It's a perfect word. It's evocative. It's short. Its roots go back over 15,000 years. Chaucer, Shakespeare, and Casanova were among its most famous literary champions.
And yet, cunt still gets the short end of the stick. So to speak.
In erotic romance, "cunt" is generally considered the division between sensual and erotic. Do you have forty sex scenes in youe 25,000 word story? Do your characters say "fuck" and watch each other masturbate, do they use vibrators and have so much oral sex their jaws lock up? Great. That sounds sensual to me.
But do you have only three sex scenes and use the word "cunt" to describe your heroine's love canal? Yes? Then you're writing erotica, my friend.
Why is that? Why is it that one small word has the power to change sexy to erotic, to change arousing to offensive? And is it that offensive, really?
Most women seem to think so. Studies have shown that women find "cunt" the most offensive word in the English language. (Seriously.) It's forbidden. It's absolutely taboo.
But what is forbidden is often what is most erotic, as well.
I never used to write it. I didn't like to read it. Then I found a few erotic romances that did. My dislike of the word changed to--not indifference, because I don't feel a word like cunt can ever inspire indifference--but more like approval. The word was forbidden. The word was direct. The word was a little shocking.
In short, the word was pretty hot.
Remember that episode of Sex and the City where Charlotte is trying to woo that painter to her gallery? It's an old man, and he proudly informs her that he's been doing a series of paitnings of cunts. Charlotte is, of course, stunned by this. He asks her to sit for him, and you can see she's about to refuse when the old man's wife enters the studio. She's holding a tray of lemonade and says sweetly, "I bet you have a beautiful cunt, dear." Hey! That word isn't so bad after all! In fact, it's kind of...dare I say...cute? Maybe if we think of cunt as a nice word, a sexy word, a descriptive word, instead of a nasty one, we can replace it in our vocabulary and our books and hold our heads high. Just hearing the phrase "beautiful cunt" made a difference to me, since we so often associate the word with less pleasant adjectives. But if we think of the word-and the objects-as beautiful...

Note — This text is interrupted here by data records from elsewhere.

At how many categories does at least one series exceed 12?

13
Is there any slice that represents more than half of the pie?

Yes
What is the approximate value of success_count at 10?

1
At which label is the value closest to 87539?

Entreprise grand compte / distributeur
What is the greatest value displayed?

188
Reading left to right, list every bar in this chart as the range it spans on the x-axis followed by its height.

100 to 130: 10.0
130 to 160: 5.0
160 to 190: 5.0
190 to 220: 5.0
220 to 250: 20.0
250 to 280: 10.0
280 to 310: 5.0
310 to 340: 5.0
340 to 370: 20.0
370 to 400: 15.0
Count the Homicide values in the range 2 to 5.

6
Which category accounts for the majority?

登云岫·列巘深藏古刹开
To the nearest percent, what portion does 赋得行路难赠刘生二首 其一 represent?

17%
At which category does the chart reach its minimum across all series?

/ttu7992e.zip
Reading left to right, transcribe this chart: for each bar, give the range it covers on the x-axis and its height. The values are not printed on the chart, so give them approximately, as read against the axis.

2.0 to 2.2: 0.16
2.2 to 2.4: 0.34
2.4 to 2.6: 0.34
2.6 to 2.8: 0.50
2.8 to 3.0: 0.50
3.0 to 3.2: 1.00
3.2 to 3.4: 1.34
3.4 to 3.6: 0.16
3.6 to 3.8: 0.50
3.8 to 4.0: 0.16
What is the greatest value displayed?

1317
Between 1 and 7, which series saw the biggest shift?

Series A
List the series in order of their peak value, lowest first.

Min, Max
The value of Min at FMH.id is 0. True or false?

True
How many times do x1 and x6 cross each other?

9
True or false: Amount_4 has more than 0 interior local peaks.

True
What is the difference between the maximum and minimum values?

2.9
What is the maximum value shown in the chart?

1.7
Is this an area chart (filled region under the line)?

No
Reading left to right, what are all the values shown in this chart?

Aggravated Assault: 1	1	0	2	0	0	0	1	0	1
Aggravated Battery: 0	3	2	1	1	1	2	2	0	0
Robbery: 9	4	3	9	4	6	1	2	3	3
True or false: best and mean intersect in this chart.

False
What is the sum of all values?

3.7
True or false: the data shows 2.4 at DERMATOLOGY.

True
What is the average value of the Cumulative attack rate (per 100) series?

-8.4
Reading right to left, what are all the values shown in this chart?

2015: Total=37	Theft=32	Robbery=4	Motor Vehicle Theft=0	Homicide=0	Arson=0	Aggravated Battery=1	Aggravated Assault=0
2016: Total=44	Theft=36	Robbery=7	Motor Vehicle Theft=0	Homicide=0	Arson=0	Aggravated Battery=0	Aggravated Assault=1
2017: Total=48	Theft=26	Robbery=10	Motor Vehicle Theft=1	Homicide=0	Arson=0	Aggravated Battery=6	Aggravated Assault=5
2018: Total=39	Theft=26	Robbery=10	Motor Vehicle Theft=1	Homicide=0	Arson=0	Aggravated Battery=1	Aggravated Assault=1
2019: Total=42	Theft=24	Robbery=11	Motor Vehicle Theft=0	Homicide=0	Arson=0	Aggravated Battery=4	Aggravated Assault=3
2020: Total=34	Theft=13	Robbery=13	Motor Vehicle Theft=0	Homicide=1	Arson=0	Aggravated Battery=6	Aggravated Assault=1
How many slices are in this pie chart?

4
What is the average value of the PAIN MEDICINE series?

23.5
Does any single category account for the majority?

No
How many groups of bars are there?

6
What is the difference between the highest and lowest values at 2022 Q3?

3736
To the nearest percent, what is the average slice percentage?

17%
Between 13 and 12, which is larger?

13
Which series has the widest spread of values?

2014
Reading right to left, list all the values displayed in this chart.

Chaucer used it in The Canterbury Tales, spelling it "queynte". According to Charles Panati's Sexy Origins and Intimate Things, "Chaucer believed the word was derived from 'quaint', which meant 'a many-layered, in-folded mystery'." Now really, what better way is there to describe a woman's sexual organs than "a many-layered, in-folded mystery"?
Of course, pre-Chaucer, cunt was a name. There are many families on the rolls in thriteenth-century England named "Cuntles" or "Clawcunte", or many variations therof. There were "Gropecunte Street"s or "Cunte Lane"s in medieval England as well. Clearly, the word's meaning was fixed even over 700 years ago--it first appears in written record in 1066, but seems to have had a different meaning then, although "cunt" is derived from early language, when "kuni" or words like it were used simply to mean "wife" or "woman".
Which is all very interesting, except it doesn't mean much to us or help us. Women don't want to see cunt. There's an implication that if they do, they're the type of woman who likes really graphic, nasty sex--the hardcore erotic stuff--instead of the lighter, sweeter, gentle-spanking kind of sex.
What's a writer to do?
See, the problem is, "cunt" works so well. As I said above, it is evocative. It does give the reader a distinct message: this is going to be pretty graphic. This will be pretty hot. Isn't choosing words to set a mood part of what we do as writers?
I decided to try using cunt. I wanted to see what t felt like to actually write it, to actually put that forbidden word on paper. Could I still turn peple on when I threw a cunt bomb into my work? Could I still write scenes people would enjoy, even if a cunt bobbed up at them from the page?
To my surprise, it worked. And it wasn't too bad. It was actually pretty sexy. And so exact! We're always looking for words to describe or identify female body parts. Aren't you tired of writing about slick folds or swollen entrances? Or channels, or tunnels, or whatever? Isn't it hard to use "pussy" to describe both the vagina and the vulva (a word I don't like, btw)?
This is where cunt fits in. I can talk about pussies and cunts as two seperate (but obviously closely related) entities, and I can describe a vagina without adjectives but with a word that everyone can visualize. The many-layered, in-folded mystery of a woman.
I don't use the word much (and never, ever in dialogue. I know I'm trying to be Miss Open-Minded and Miss Use Cunt, but I don't like it in dialogue. Cunt is a private thing, to be shared only with our readers through our voices, not our characters'.) But of late I've been abstaining, and I have missed it. All those folds and entrances just can't compensate for the brevity and clarity of cunt.